I challenge us to consider the common phrase, knowledge is power.
Knowledge is power, when it is wielded to advantage. I came to consider this caveat a few months ago, when my wife challenged me with the question, “What are you going to do with all of the books that you read?” What was left unsaid in her question was, what would I do with the knowledge that I gained from reading the books?
Listen to the podcast at Internet Archive.
I have been pondering that question since last autumn, and I do not yet have an answer. Last June, when the Discovery Channel ran the special Krakatoa: Volcano of Destruction, I reserved a Sunday evening to watch the show. During the two weeks leading up to the show, I read every book on Karatoau and volcanoes that were in my county library, which is ranked first in the nation among great public libraries. Since then, I have had a simmering interest in geology, and I have read a few dozen more books on the general subject.
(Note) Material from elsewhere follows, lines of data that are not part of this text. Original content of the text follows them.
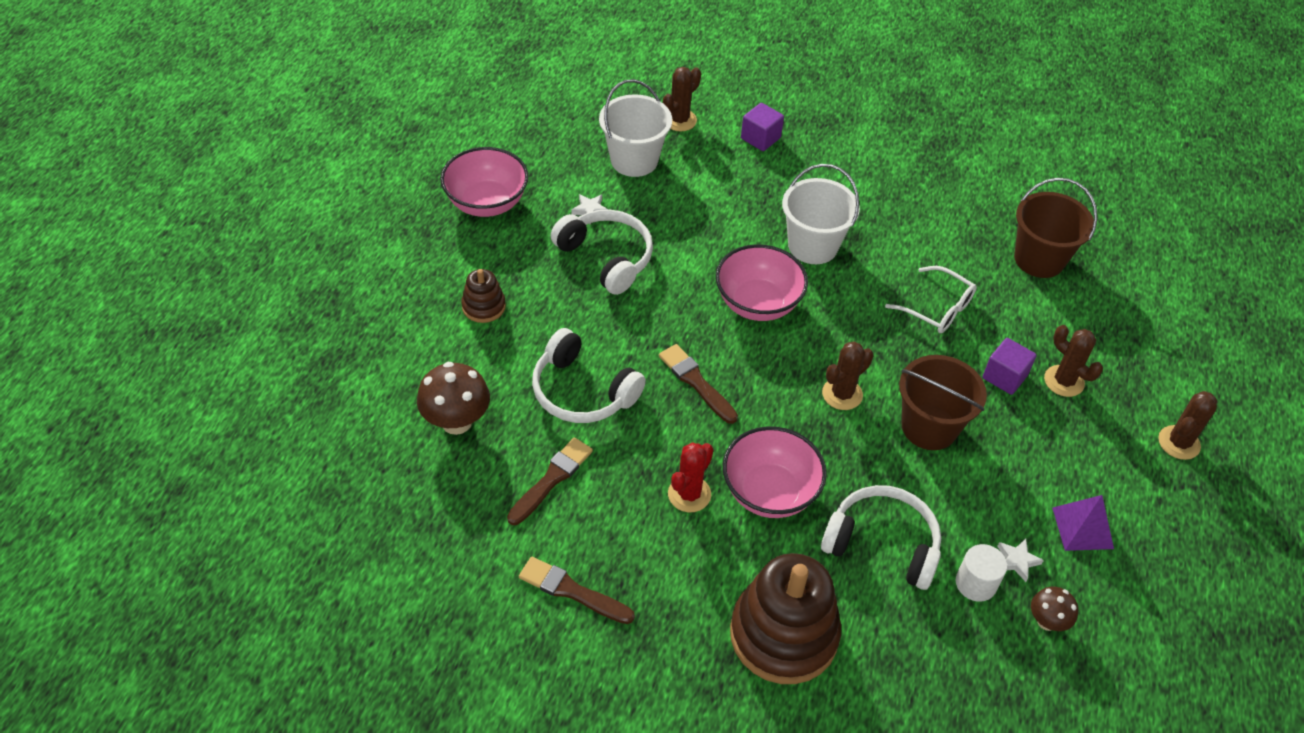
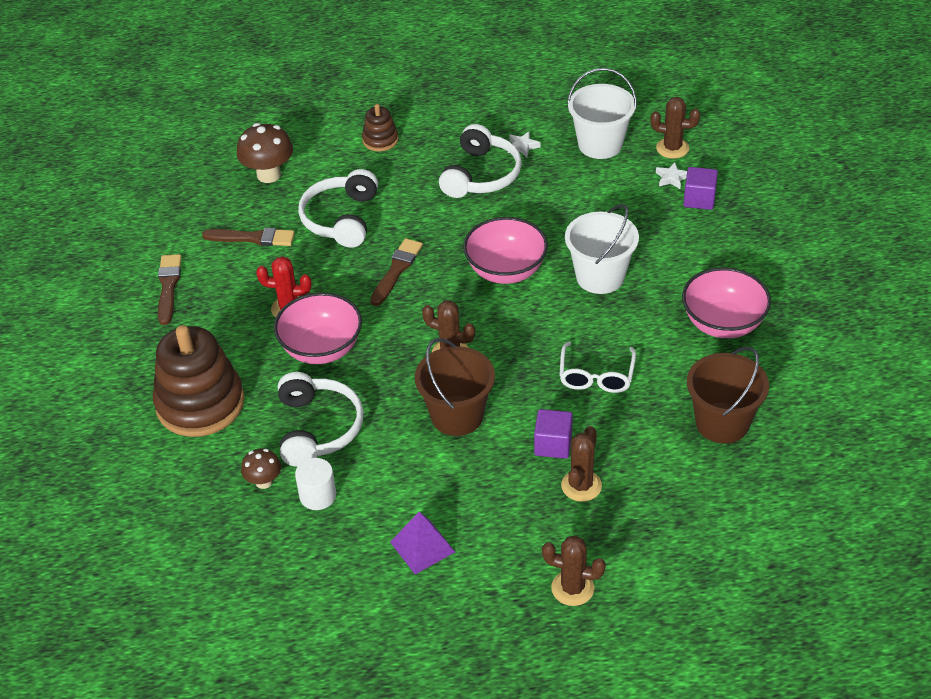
camera: 65 degrees right, 5 degrees down
(487, 203) = (481, 96): pink bowl -> pink bowl (723, 324)
(1017, 561) = (357, 514): white star -> white star (671, 178)
(1047, 621) = (310, 551): brown mushroom -> brown mushroom (264, 482)

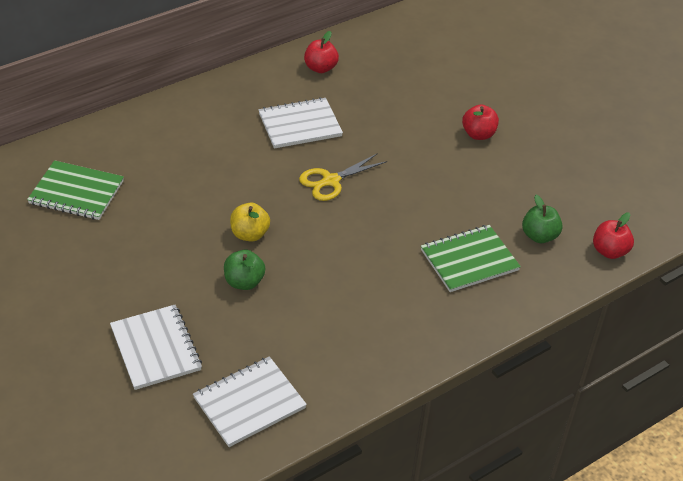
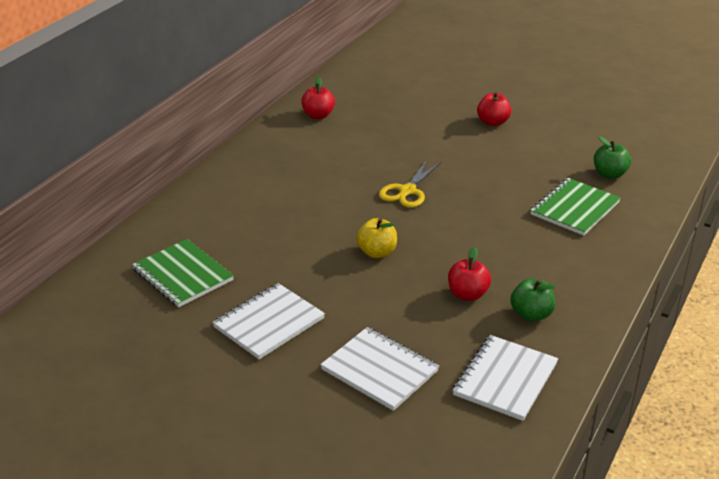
camera: 25 degrees left, 10 degrees down
(76, 192) = (183, 275): green notebook -> green notebook turned 60 degrees clockwise
(244, 282) = (408, 289): green apple -> green apple (531, 314)
(300, 125) = (340, 160): white notebook -> white notebook (269, 323)
(609, 251) = (670, 167): red apple -> red apple (467, 294)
This behavior is not unusual for me…I frequently find a topic piquing my interest, and I delve into it obsessively.
But, so what? What will I do with my broad introductory knowledge of geology and volcanism? I do not yet have an answer. My family and friends invite me to be on their team, when we play Trivial Pursuit, and I win our annual family vacation game of Who can state the most esoteric fact?…although, I have a wife and sister-in-law who give me a run for my money!
I am filled with questions, and I create new questions to be answered, throughout the day. I write my questions and queer tidbits of data in a small notebook that I carry in my backpack; here are a few examples:
- Orthography: writing system
- Orthoepy: pronunciation (phonology)
- Out of a group of 23 people, there is a 75 percent chance of two sharing the same birthday.
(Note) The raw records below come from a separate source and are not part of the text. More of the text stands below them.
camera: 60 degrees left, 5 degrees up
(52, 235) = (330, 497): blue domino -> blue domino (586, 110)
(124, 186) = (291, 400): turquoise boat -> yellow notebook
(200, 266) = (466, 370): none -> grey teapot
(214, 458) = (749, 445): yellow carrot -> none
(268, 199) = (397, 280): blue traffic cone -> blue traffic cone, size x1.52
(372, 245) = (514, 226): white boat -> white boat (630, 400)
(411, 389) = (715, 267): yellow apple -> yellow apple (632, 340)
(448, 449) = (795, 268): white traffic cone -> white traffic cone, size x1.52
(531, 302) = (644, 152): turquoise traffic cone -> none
- There are an estimated 100 billion stars in a galaxy, 100 billion galaxies in the universe; the universe is 13.8 billion years old.
- A. Einstein wrote, "Common sense is the collection of prejudices acquired by age eighteen."
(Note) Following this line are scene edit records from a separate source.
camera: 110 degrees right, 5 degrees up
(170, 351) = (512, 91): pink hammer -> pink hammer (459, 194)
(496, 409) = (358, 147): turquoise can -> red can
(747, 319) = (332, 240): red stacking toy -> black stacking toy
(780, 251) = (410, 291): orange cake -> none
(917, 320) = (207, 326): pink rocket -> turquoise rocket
- Galileo’s principle of relativity: So long as one is moving at a constant velocity, there is nothing one can do to measure the speed of motion–or whether motion exists at all.
- Coins (money) have milled edges to prevent counterfeiters’ clipping off edges to make new coins.
- There were 250 individual languages and cultures in North America at the time of Columbus’s landing.
- Stochastic resonance is the physical noise from solar variations. Stochastic resonance is also used as background noise to improve faint signal reception in both electronic and audio transmission.
- Fluctuations in the height of the oceans may explain the 10,000-year periodicity of Earth’s ice ages.
I have created a world for myself in which I can explore topics that have immediate interest; however, I have not yet figured out how to put the knowledge that I gain to advantage (other than by making interesting dinner conversation and winning at a board game).
On the other hand, I also delved into the learning and thinking about the application of information technology, specific digital technology, with the same passion, and I was fortunate to build two businesses from this knowledge (and eventually return to academic teaching).
I encourage us all to be passionate about learning and to constantly seek applications for our knowledge.